Problem details
Pull out each line of the material below that contains the word "Offer". Case counts.
Start of Supplied entries
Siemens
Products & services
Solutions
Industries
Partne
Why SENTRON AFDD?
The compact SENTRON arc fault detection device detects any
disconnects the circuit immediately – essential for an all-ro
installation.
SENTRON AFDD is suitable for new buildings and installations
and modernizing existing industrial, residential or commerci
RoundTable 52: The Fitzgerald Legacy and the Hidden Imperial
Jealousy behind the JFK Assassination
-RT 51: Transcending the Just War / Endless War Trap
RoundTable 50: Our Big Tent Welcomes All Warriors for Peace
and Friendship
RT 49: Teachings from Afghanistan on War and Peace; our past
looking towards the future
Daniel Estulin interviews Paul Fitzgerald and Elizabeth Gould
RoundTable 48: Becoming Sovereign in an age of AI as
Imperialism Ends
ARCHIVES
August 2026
End of Supplied entries
Start of Supplied entries
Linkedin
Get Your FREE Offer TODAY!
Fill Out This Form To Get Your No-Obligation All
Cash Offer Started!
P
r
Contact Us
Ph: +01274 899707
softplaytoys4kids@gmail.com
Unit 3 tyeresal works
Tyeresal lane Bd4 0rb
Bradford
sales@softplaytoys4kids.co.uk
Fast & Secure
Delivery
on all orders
End of Supplied entries
Written answer
Get Your FREE Offer TODAY!
Cash Offer Started!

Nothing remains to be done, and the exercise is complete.